Burmese farmers caught in poverty trap

May 13, 2009

Farming communities in Myanmar's Irrawaddy Delta have always followed a cycle of debt. Each year, wealthy landowners would lend farmers money, tools and cattle needed to till the soil. After the harvest, the debt is repaid and the cycle continues.

Farming is important for delta communities. The Irrawaddy Delta produces more rice than any other region in the country. Nearly everyone is employed through rice production or the fishing industry.

So when Cyclone Nargis hit the delta about a year ago, the storm not only destroyed homes, fishing boats and agricultural fields, it destroyed livelihoods.
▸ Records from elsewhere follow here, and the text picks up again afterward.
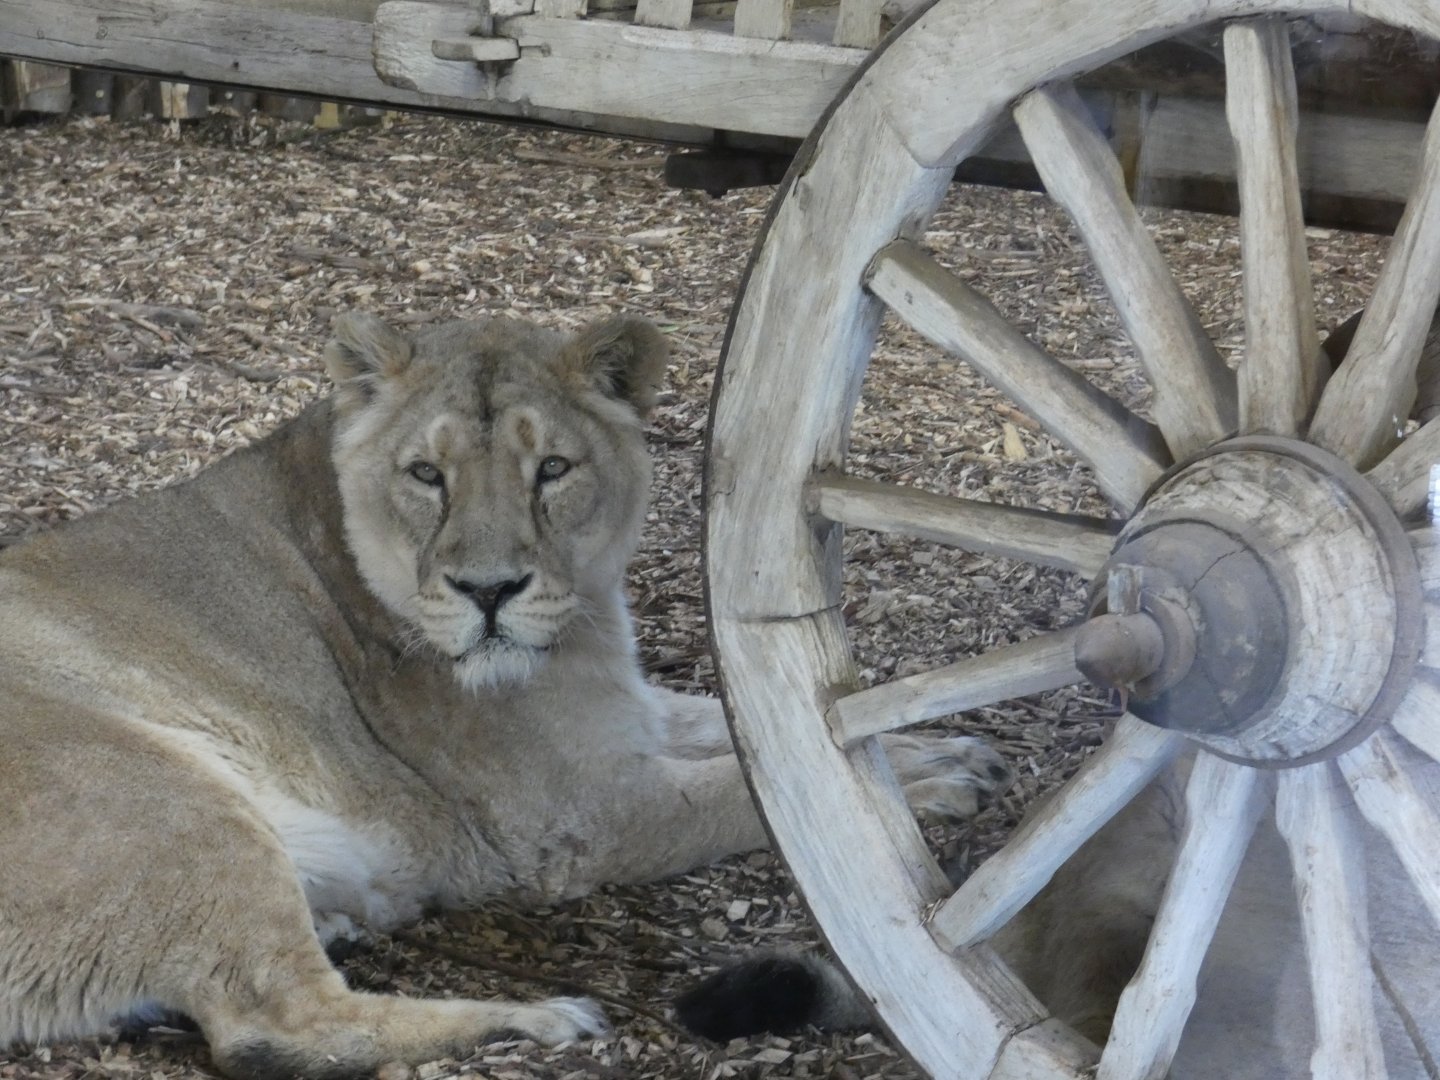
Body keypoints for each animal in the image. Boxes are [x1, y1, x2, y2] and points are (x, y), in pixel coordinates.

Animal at [0, 311, 1012, 1079]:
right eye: (426, 475)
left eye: (551, 469)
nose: (490, 592)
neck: (586, 625)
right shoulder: (577, 819)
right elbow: (744, 792)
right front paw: (928, 792)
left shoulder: (625, 717)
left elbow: (737, 740)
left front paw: (945, 755)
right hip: (169, 800)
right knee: (272, 1030)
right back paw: (540, 1017)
Nargis was the worst natural disaster Myanmar has ever experienced and racked up about $4 billion in damage. Some say the damage sustained in the Irrawaddy Delta was as bad as the Indian Ocean tsunami. Emergency aid from the UN, the government and NGOs has helped shelter and feed the thousands of survivors but there's still a lot of recovery work to be done.
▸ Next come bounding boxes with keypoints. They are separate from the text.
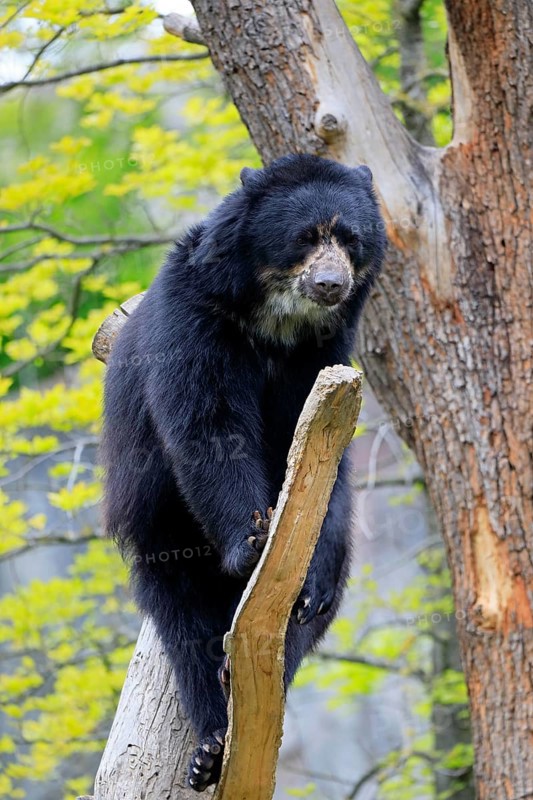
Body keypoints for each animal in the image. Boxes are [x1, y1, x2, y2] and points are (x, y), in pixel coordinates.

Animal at [101, 153, 386, 791]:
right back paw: (210, 747)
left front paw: (304, 576)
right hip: (163, 532)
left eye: (351, 242)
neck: (276, 321)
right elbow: (208, 423)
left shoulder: (327, 353)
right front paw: (252, 542)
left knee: (299, 625)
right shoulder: (194, 318)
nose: (331, 285)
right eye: (305, 237)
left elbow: (319, 458)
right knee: (187, 627)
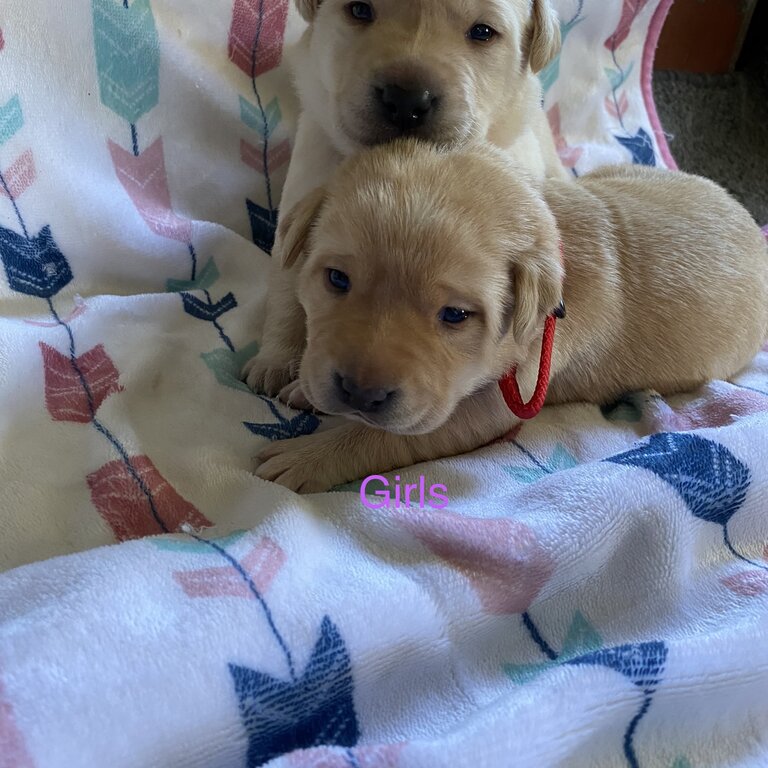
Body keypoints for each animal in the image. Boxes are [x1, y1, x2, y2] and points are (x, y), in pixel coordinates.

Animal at [243, 1, 568, 402]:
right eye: (359, 10)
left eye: (482, 32)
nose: (406, 100)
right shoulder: (302, 200)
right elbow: (288, 294)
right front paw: (275, 362)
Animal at [255, 138, 768, 492]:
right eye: (337, 279)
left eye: (456, 314)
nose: (361, 393)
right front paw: (302, 388)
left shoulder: (491, 401)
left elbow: (389, 435)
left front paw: (307, 457)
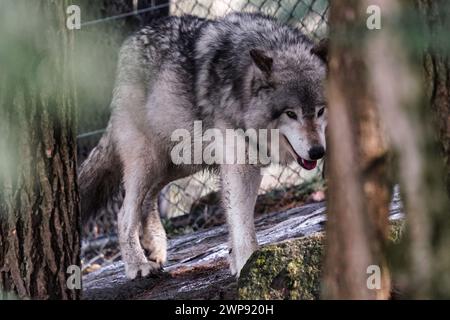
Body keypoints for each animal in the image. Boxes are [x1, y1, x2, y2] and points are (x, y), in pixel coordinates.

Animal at [80, 12, 326, 278]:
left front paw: (237, 262)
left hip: (179, 162)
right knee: (124, 213)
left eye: (321, 111)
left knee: (148, 198)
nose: (318, 151)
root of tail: (128, 45)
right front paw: (248, 266)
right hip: (148, 160)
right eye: (291, 114)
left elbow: (237, 221)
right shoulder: (240, 167)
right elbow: (243, 226)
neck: (241, 86)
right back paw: (138, 265)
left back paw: (155, 246)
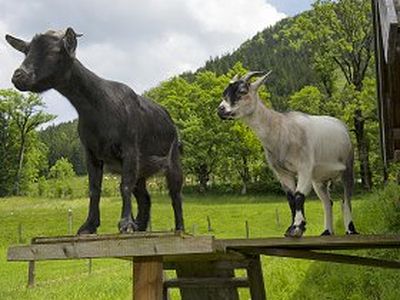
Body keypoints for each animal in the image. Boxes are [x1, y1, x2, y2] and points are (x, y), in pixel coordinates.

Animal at [6, 28, 184, 233]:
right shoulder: (91, 152)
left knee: (176, 195)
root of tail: (171, 123)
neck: (100, 106)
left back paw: (179, 228)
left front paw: (125, 223)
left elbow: (124, 185)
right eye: (26, 52)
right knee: (144, 198)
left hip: (173, 161)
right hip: (142, 169)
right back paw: (140, 226)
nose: (18, 76)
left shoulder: (130, 148)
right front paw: (89, 225)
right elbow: (94, 189)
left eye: (52, 51)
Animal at [217, 71, 358, 238]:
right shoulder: (282, 172)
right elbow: (291, 198)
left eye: (242, 91)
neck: (282, 129)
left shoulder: (304, 167)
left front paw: (297, 228)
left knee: (346, 200)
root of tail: (342, 127)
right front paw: (292, 227)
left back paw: (350, 230)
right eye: (225, 92)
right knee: (327, 202)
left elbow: (299, 196)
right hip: (319, 179)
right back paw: (326, 232)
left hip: (347, 167)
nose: (220, 110)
Today, farmers looking to start over are caught in an incredibly frustrating situation: the wealthy land owners that used to lend money and tools lost everything as well, so now there is nobody to lend. Without cattle, tools and seeds, the farmers have little chance of ever getting ahead. Adding to the situation, prices for crops are down from past years. This leaves farming communities with few options, therefore trapping them in poverty.

I first learned about this debt trap in the Al Jazeera video below. The situation is so heartbreaking, but also too common in poverty-stricken communities. Mercy Corps has helped more than 7,000 families rebuild their rice paddies in the delta. We've also given more than 25,000 people small grants to help them earn an income, which in turn helps restart the local economy and helps free these communities from the cycle of debt.